* **DOCUMENT SECTION**:
Oh gosh. Where do I start? I started this post off from Amsterdam, during a really long layover on my way back to Birmingham, and I’m finishing it off now, just as my final year is about to begin. Korea already feels like a dream from another time.
I have a LOT of feelings and a lot of things to think about. I feel like I have learned a lot. I wasn’t sure of how much I changed in a year, but that became a little clearer once I was home for a few weeks. On top of that, it wasn’t just me who changed. The world has changed along with it, in drastic ways too.
This blog post is just going to be an open barrage of the kinds of things I’ve been thinking about since I got back.
I felt that studying abroad was tough. All year I felt like I could have tried harder and gotten better results. The grading seemed much harsher which was what I was most worried about despite the grades actually not counting directly towards my degree. In the end though, my resulting grades from my exchange university actually weren’t bad, especially when considering 2020 events, so I’m not beating myself up too much about it and actually am rather proud of what I have achieved.
The university system is so different to what I am used to, being more similar to US universities meaning it was my first experience with GPA and modules all being assessed in different ways… but I’m glad I got to experience something different. Also, one thing I didn’t like was the rapid-fire course registration system that has all the students waiting at PC cafes clicking refresh at the speed of light when it is time to register. I am very glad that at my home uni my modules are fixed or when optional, given fair consideration within a set deadline. (I got all the optional modules for final year that I wanted, woo!)
My results for the assignments from my home uni were also good, and those are the ones that count for my degree so I am very happy with that!
I really liked being able to study modules not offered at my own university, and explore more of the areas in which my strengths lie, especially before my final year. I chose to do modules about language, culture, and global sociology, not just because I was interested in them but because I thought they would be the most interesting ones to study from a different cultural perspective.
Since my first year, I have learned that, despite taking Psychology for the neuroscience initially, my strengths are firmly in the social side of psychology and I actually am not that great at neuroscience. I’m interested in almost all parts of Psychology, so it was not a disappointment at all! Rather, I’m excited to find an area I really do well in and can focus on more in the future.
I did take Korean classes, and I’ve definitely become a little more confident at using it in the wild. However, I wish I had been able to practice more or find more people to practice with, or even just had the courage to ask my friends to practice. Especially as my classes were online this last semester, for a language course it really helps to have speaking practice and it just wasn’t happening. I do have a lot to review for the time being, and I know I’ll definitely continue to learn Korean when I can. Also, my weakness in language learning is definitely memorising vocabulary. It can drag and become repetitive and that’s where I fall behind.

* **DATASET EXTRACT**:

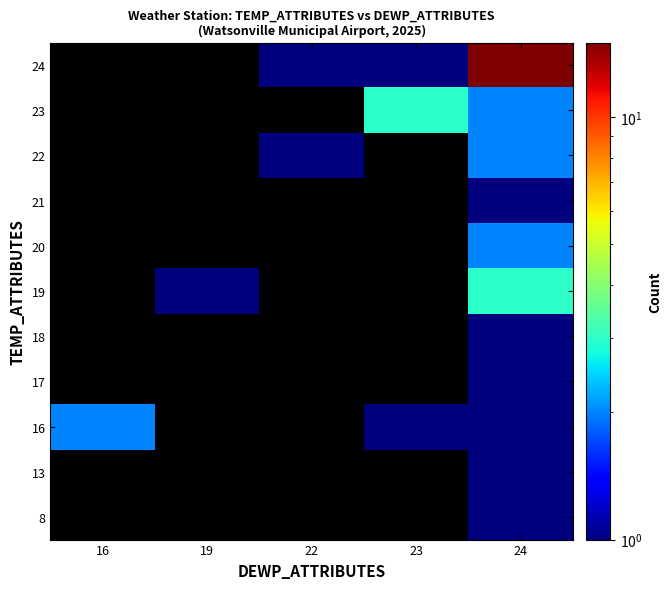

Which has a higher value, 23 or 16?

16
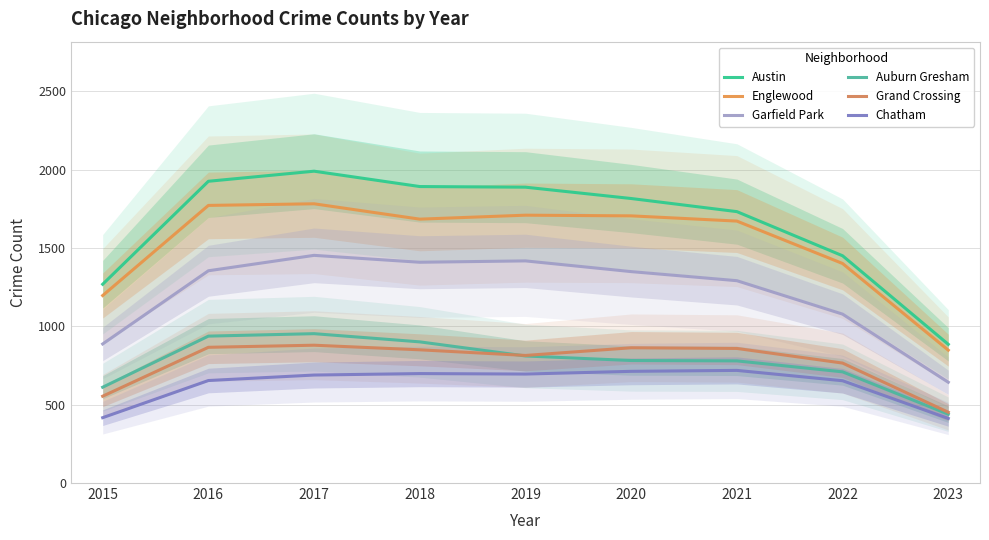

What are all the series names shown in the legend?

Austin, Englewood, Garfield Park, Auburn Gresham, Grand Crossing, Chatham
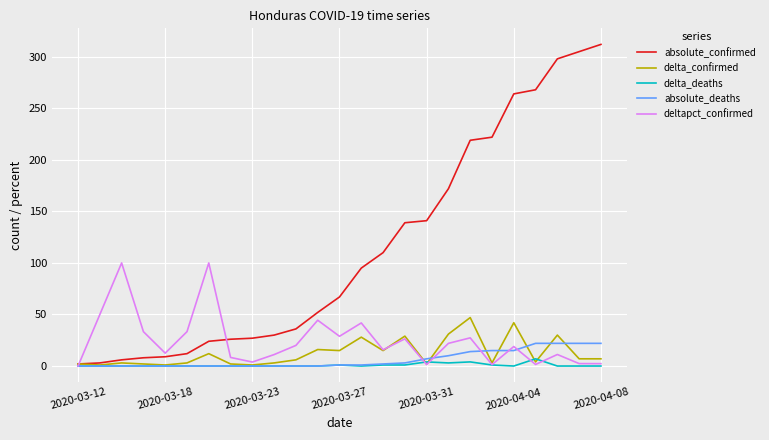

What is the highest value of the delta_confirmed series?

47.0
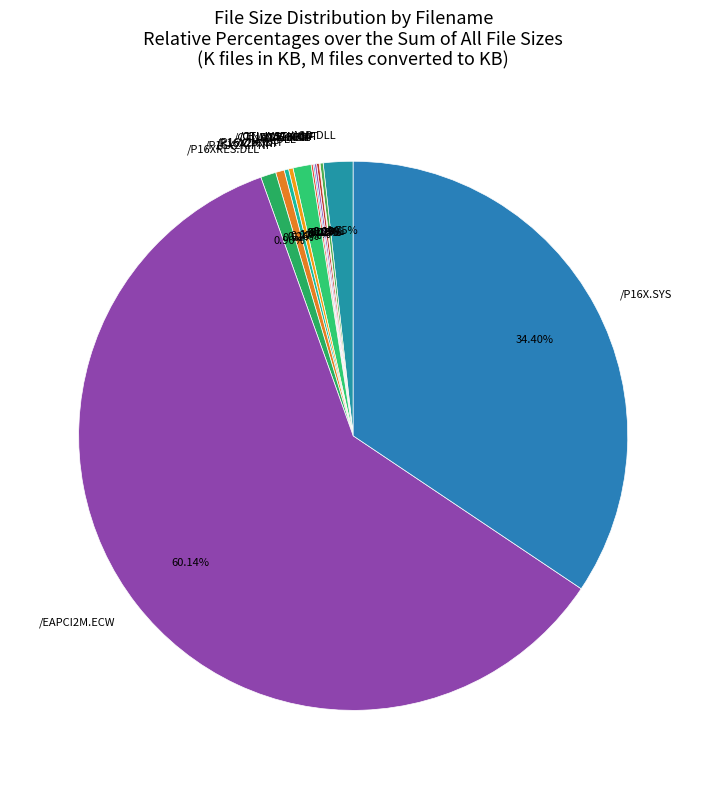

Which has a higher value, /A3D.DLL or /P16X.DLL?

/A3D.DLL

* **SET OF TASKS**:
(A) In the study-abroad post, which subject areas did the writer pick for their modules?
(B) Reproduce the passage of the study-abroad post starting at "I have a LOT" and ending at "I got back.".

* **RESULTS FOR EACH TASK**:
(A) Language, culture, and global sociology.

(B)
I have a LOT of feelings and a lot of things to think about. I feel like I have learned a lot. I wasn’t sure of how much I changed in a year, but that became a little clearer once I was home for a few weeks. On top of that, it wasn’t just me who changed. The world has changed along with it, in drastic ways too.
This blog post is just going to be an open barrage of the kinds of things I’ve been thinking about since I got back.